In the interim, I began to wonder whether I was the same guy he knew. I was a skinny, crew-cut kid back then, only a few weeks out of the hills. I was living the lives of a Big City newcomer and a collegian and a cub reporter all rolled into one. I was still wet behind the ears in all departments and dating a baton twirler.
Twenty-four is
a lot of years. I had taken a couple of turns around the block during that time. I couldn’t think of much I still had in common with the kid Butch knew, except the skinniness.
And I wondered how much Butch had changed.

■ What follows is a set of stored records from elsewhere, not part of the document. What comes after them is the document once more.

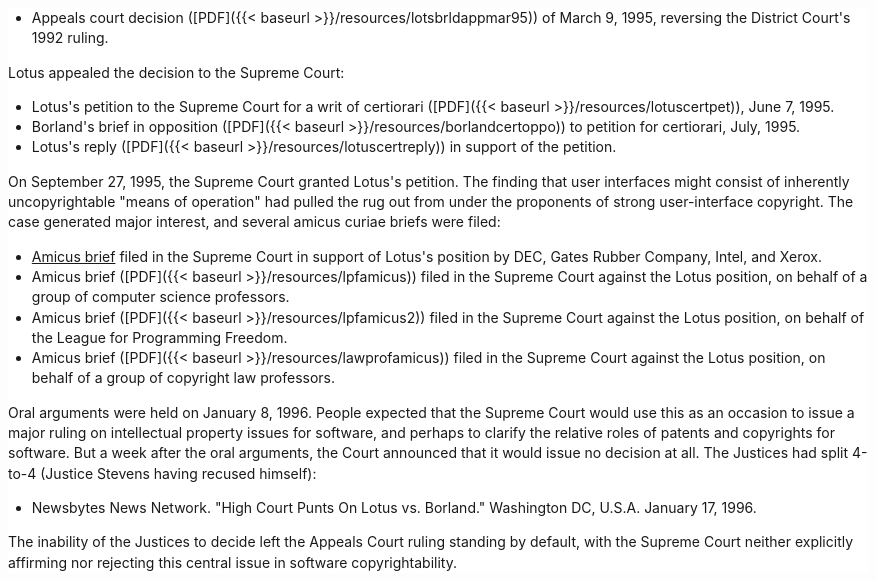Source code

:*   Appeals court decision ([PDF]({{< baseurl >}}/resources/lotsbrldappmar95)) of March 9, 1995, reversing the District Court's 1992 ruling.

Lotus appealed the decision to the Supreme Court:

*   Lotus's petition to the Supreme Court for a writ of certiorari ([PDF]({{< baseurl >}}/resources/lotuscertpet)), June 7, 1995.
*   Borland's brief in opposition ([PDF]({{< baseurl >}}/resources/borlandcertoppo)) to petition for certiorari, July, 1995.
*   Lotus's reply ([PDF]({{< baseurl >}}/resources/lotuscertreply)) in support of the petition.

On September 27, 1995, the Supreme Court granted Lotus's petition. The finding that user interfaces might consist of inherently uncopyrightable "means of operation" had pulled the rug out from under the proponents of strong user-interface copyright. The case generated major interest, and several amicus curiae briefs were filed:

*   [Amicus brief](http://www.panix.com/~jesse/amicus/cover.html) filed in the Supreme Court in support of Lotus's position by DEC, Gates Rubber Company, Intel, and Xerox.
*   Amicus brief ([PDF]({{< baseurl >}}/resources/lpfamicus)) filed in the Supreme Court against the Lotus position, on behalf of a group of computer science professors.
*   Amicus brief ([PDF]({{< baseurl >}}/resources/lpfamicus2)) filed in the Supreme Court against the Lotus position, on behalf of the League for Programming Freedom.
*   Amicus brief ([PDF]({{< baseurl >}}/resources/lawprofamicus)) filed in the Supreme Court against the Lotus position, on behalf of a group of copyright law professors.

Oral arguments were held on January 8, 1996. People expected that the Supreme Court would use this as an occasion to issue a major ruling on intellectual property issues for software, and perhaps to clarify the relative roles of patents and copyrights for software. But a week after the oral arguments, the Court announced that it would issue no decision at all. The Justices had split 4-to-4 (Justice Stevens having recused himself):

*   Newsbytes News Network. "High Court Punts On Lotus vs. Borland." Washington DC, U.S.A. January 17, 1996.

The inability of the Justices to decide left the Appeals Court ruling standing by default, with the Supreme Court neither explicitly affirming nor rejecting this central issue in software copyrightability.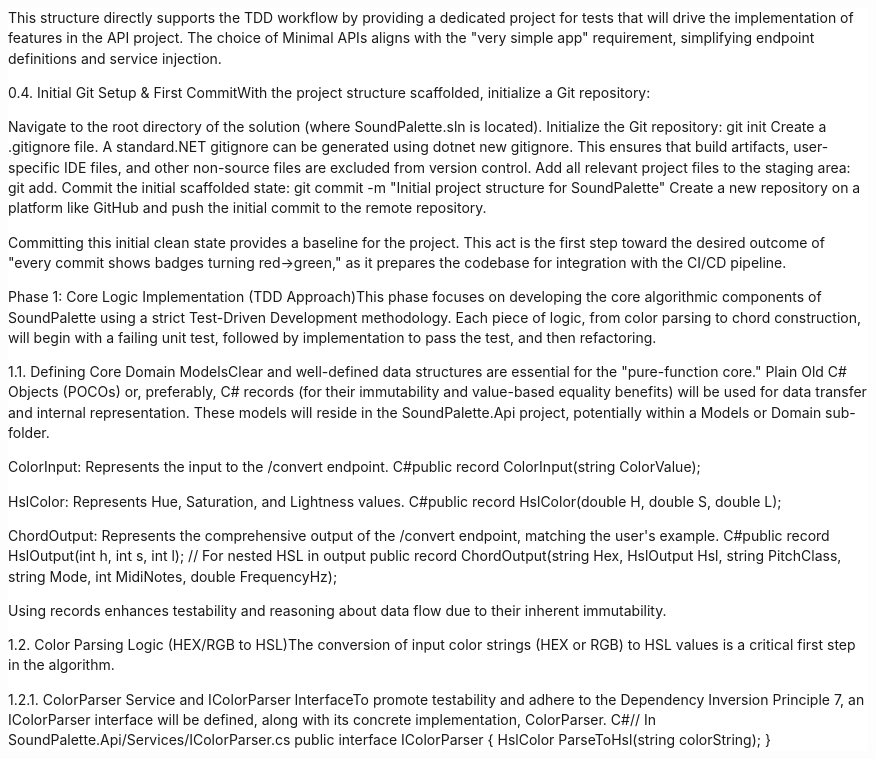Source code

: This structure directly supports the TDD workflow by providing a dedicated project for tests that will drive the implementation of features in the API project. The choice of Minimal APIs aligns with the "very simple app" requirement, simplifying endpoint definitions and service injection.


0.4. Initial Git Setup & First CommitWith the project structure scaffolded, initialize a Git repository:

Navigate to the root directory of the solution (where SoundPalette.sln is located).
Initialize the Git repository: git init
Create a .gitignore file. A standard.NET gitignore can be generated using dotnet new gitignore. This ensures that build artifacts, user-specific IDE files, and other non-source files are excluded from version control.
Add all relevant project files to the staging area: git add.
Commit the initial scaffolded state: git commit -m "Initial project structure for SoundPalette"
Create a new repository on a platform like GitHub and push the initial commit to the remote repository.

Committing this initial clean state provides a baseline for the project. This act is the first step toward the desired outcome of "every commit shows badges turning red→green," as it prepares the codebase for integration with the CI/CD pipeline.

Phase 1: Core Logic Implementation (TDD Approach)This phase focuses on developing the core algorithmic components of SoundPalette using a strict Test-Driven Development methodology. Each piece of logic, from color parsing to chord construction, will begin with a failing unit test, followed by implementation to pass the test, and then refactoring.

1.1. Defining Core Domain ModelsClear and well-defined data structures are essential for the "pure-function core." Plain Old C# Objects (POCOs) or, preferably, C# records (for their immutability and value-based equality benefits) will be used for data transfer and internal representation. These models will reside in the SoundPalette.Api project, potentially within a Models or Domain sub-folder.

ColorInput: Represents the input to the /convert endpoint.
C#public record ColorInput(string ColorValue);


HslColor: Represents Hue, Saturation, and Lightness values.
C#public record HslColor(double H, double S, double L);


ChordOutput: Represents the comprehensive output of the /convert endpoint, matching the user's example.
C#public record HslOutput(int h, int s, int l); // For nested HSL in output
public record ChordOutput(string Hex, HslOutput Hsl, string PitchClass, string Mode, int MidiNotes, double FrequencyHz);



Using records enhances testability and reasoning about data flow due to their inherent immutability.


1.2. Color Parsing Logic (HEX/RGB to HSL)The conversion of input color strings (HEX or RGB) to HSL values is a critical first step in the algorithm.


1.2.1. ColorParser Service and IColorParser InterfaceTo promote testability and adhere to the Dependency Inversion Principle 7, an IColorParser interface will be defined, along with its concrete implementation, ColorParser.
C#// In SoundPalette.Api/Services/IColorParser.cs
public interface IColorParser
{
    HslColor ParseToHsl(string colorString);
}
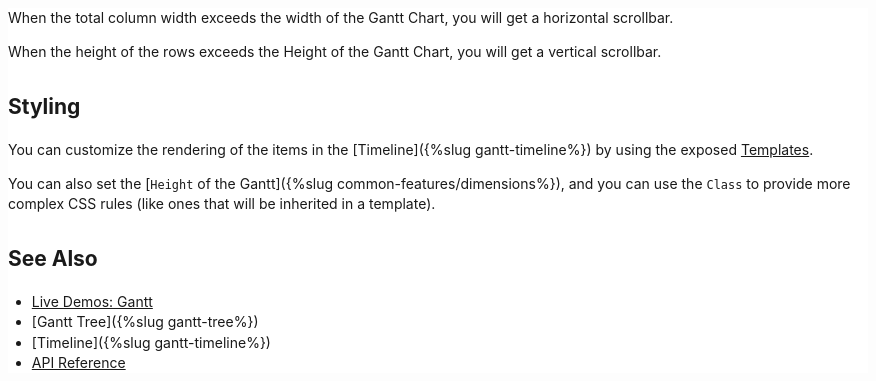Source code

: When the total column width exceeds the width of the Gantt Chart, you will get a horizontal scrollbar.

When the height of the rows exceeds the Height of the Gantt Chart, you will get a vertical scrollbar.

## Styling

You can customize the rendering of the items in the [Timeline]({%slug gantt-timeline%}) by using the exposed [Templates]({%gantt-timeline-templates%}).

You can also set the [`Height` of the Gantt]({%slug common-features/dimensions%}), and you can use the `Class` to provide more complex CSS rules (like ones that will be inherited in a template).

## See Also

  * [Live Demos: Gantt](https://demos.telerik.com/blazor-ui/gantt/index)
  * [Gantt Tree]({%slug gantt-tree%})
  * [Timeline]({%slug gantt-timeline%}) 
  * [API Reference](https://docs.telerik.com/blazor-ui/api/Telerik.Blazor.Components.TelerikGantt-1)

He was a New Mexico “kicker” who refused to give up his boots and hat when he came to the city, and I remembered him as hot-tempered and something of a hell-raiser. My most vivid memory of him was the time he drank a fifth of yellow tequila all by himself and the monumental case of stomach cramps he got from the experience. I’ve always thought Manuel Palacios and I should have been awarded some sort of life-saving merit badge for walking Butch up and down the dirt road behind the dorm most of that night, trying to straighten out his kinks, but the Boy Scouts and the Red Cross never contacted us.
Butch left school about a year later and went back up to Jal to work for El Paso Natural Gas. I saw him on TV several months later, pickin’ and singin’, and so far as I knew, he was still out in the desert somewhere, working on a rig or whatever he did for EPNG.
That’s the way memory is. It freezes people the way they were when we last saw them, and we expect them to be the same when we run into them again eons later, like that mammoth the Russians found under the ice. I’ve had that experience often enough to know that nobody remains the same, though, and I expected to have to sit at the bar a few minutes, wondering which of the other customers was my good buddy of yesteryear.
But I recognized Butch as soon as I walked in, even though the place was fairly dark. He was still as short and stocky as he was in that old photograph. He wasn’t wearing the hat, but he had a pair of sunglasses pushed back on his head and still wore the boots. He hadn’t run to fat and still had all his hair. The gray in it looked pretty distinguished. So did the few wrinkles around his eyes. “Hey,” I thought, “maybe I ain’t as old as I feel like.”
We ordered a couple of beers and sat down at a table. “I don’t drink the hard stuff anymore,” he said. “It still makes me crazy.” And right away, we started remembering that night with the tequila.